TEXT TO READ
+---+

# Fle Market find



## Chucketn (Jun 9, 2013)

My first gloat! Found a Acet-O-Lite Acetelyne/Air torch kit, Torch handle, tip, regulator, B tank wrench, and hose, still in origional package today for $10. I don't think I should open it...
Chuck


----------



## Old Iron (Jun 9, 2013)

Nice find Chuck I haven't seen one of those in years.

Paul


----------



## Charley Davidson (Jun 9, 2013)

Old Iron said:


> Nice find Chuck I haven't seen one of those in years.
> 
> Paul



And you still haven't, he ain't got no pictures:rofl:


----------



## Chucketn (Jun 9, 2013)

Here ya go, Charlie, Goss, Inc., Kit # H.




Chuck


----------



## Old Iron (Jun 9, 2013)

I think I would hang it on the wall in my shop.

Paul


----------



## uncle harry (Mar 28, 2015)

Scored again!   I bought another machinists tool box. Looks like a Gerstner but has no ID. The case is metal with a leather handle and is painted an olive green well worn color. There is one single keyed clasp (no key) and one loose screw of original 3 holding the top half of the clasp.  The drawers are wood and have a beautiful patina. The green felts are nearly pristine in the smaller drawers & slightly stained in the lower larger ones.
$30.00 delivered!  (I  know, pictures pictures & more pictures but now I need to "score" a new replacement camera)

I hope I posted this in the right place.....I don't want to hijack anything.


----------



## KBeitz (Jul 4, 2018)

I think you should have your new camera by now....


----------

+---+

REQUIRED TASK
Copy the forum thread starting at "# Fle Market" and ending at "should open it...", and rename "package" to "box" in it. The material that comes next has no connection to the forum thread.

+---+

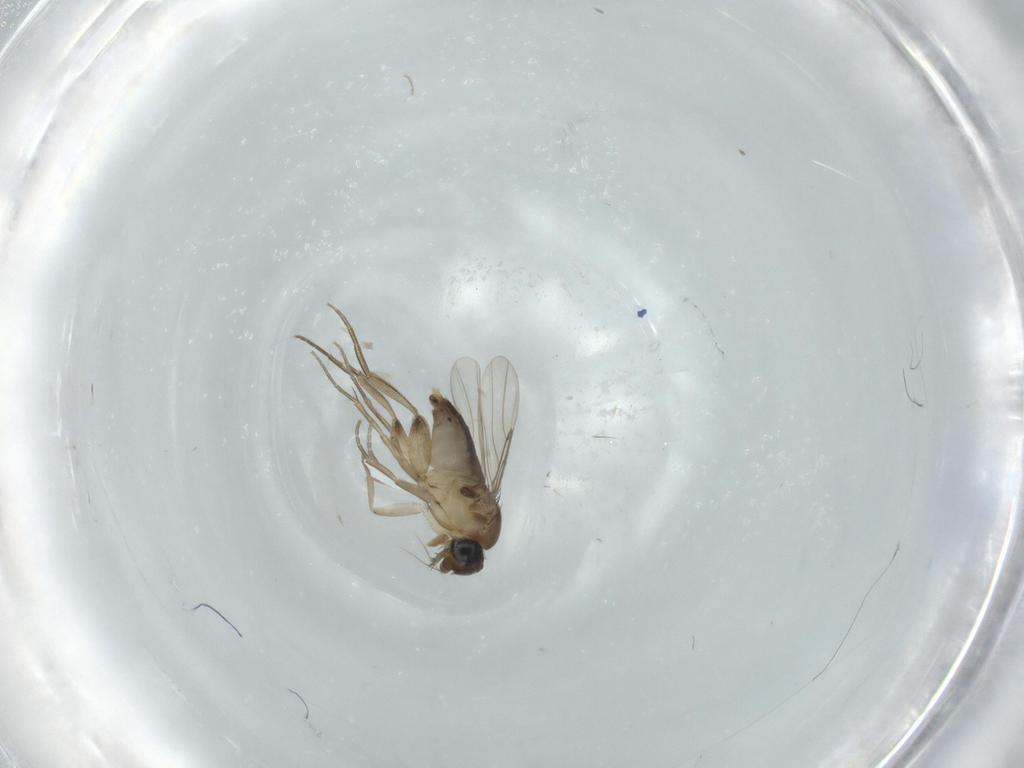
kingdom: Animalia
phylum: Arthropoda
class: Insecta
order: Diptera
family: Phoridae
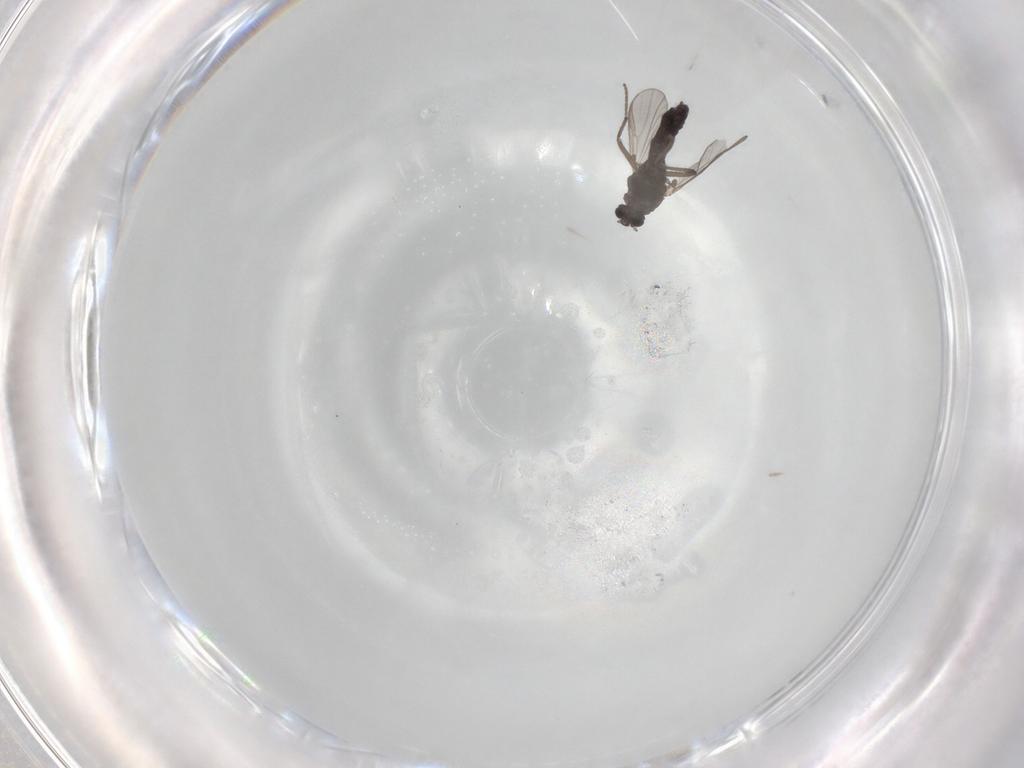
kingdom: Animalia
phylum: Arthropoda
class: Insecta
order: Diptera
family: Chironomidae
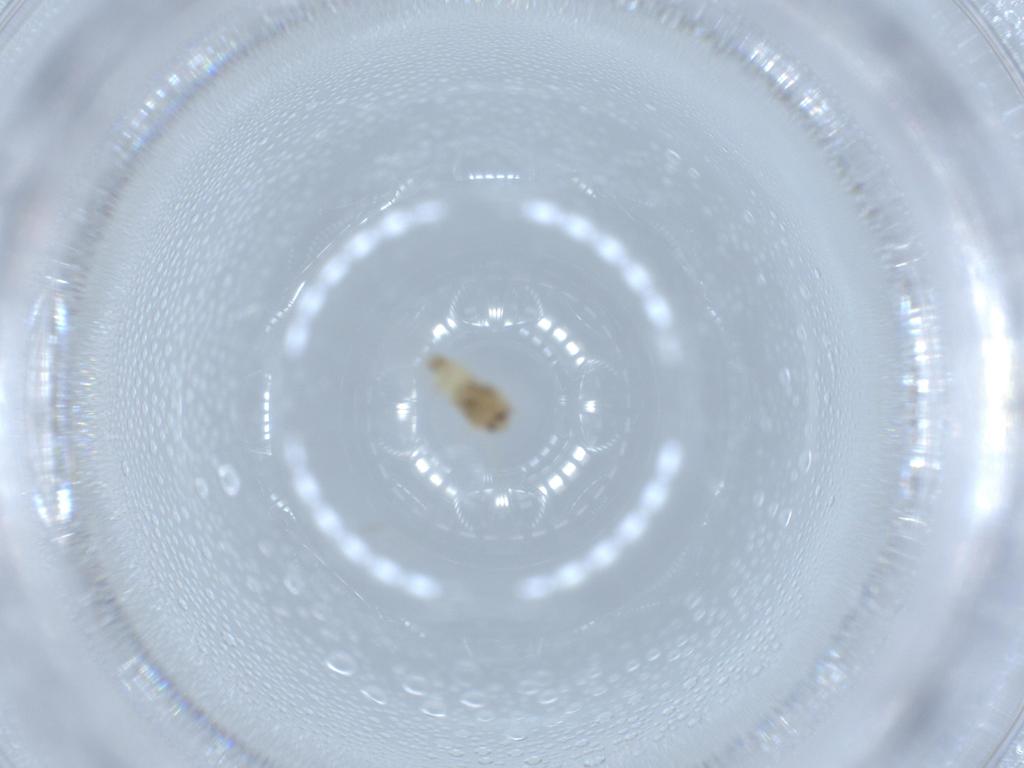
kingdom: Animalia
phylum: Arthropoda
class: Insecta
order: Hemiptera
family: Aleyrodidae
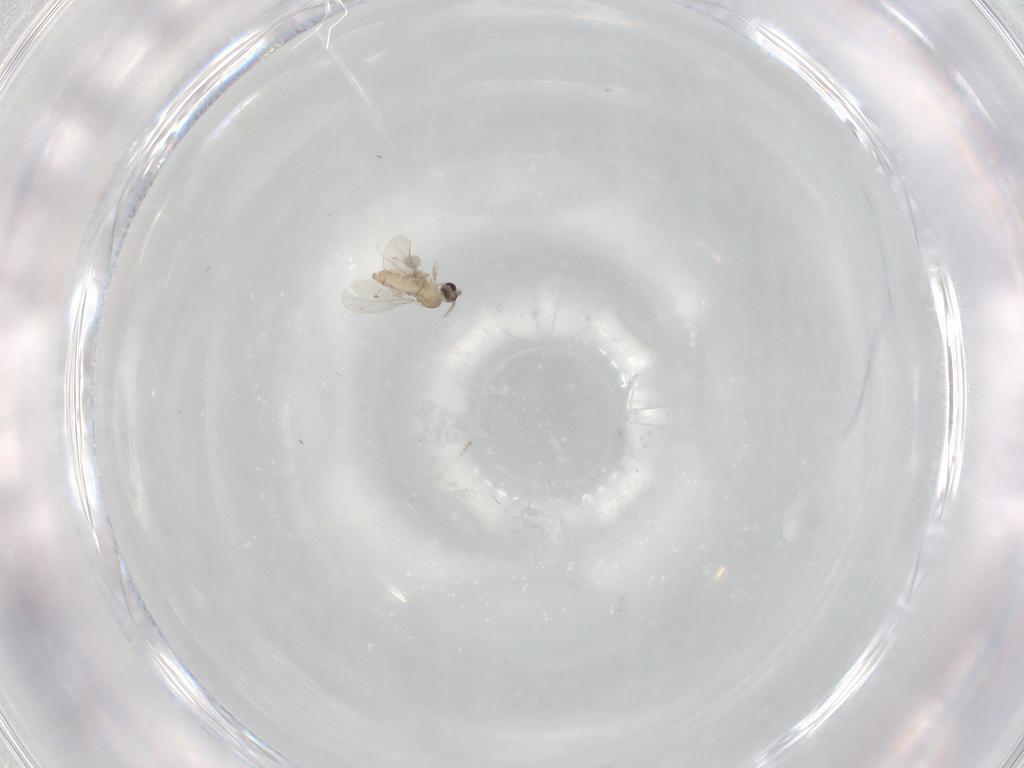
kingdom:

+---+

IN RESPONSE
# Fle Market find



## Chucketn (Jun 9, 2013)

My first gloat! Found a Acet-O-Lite Acetelyne/Air torch kit, Torch handle, tip, regulator, B tank wrench, and hose, still in origional box today for $10. I don't think I should open it...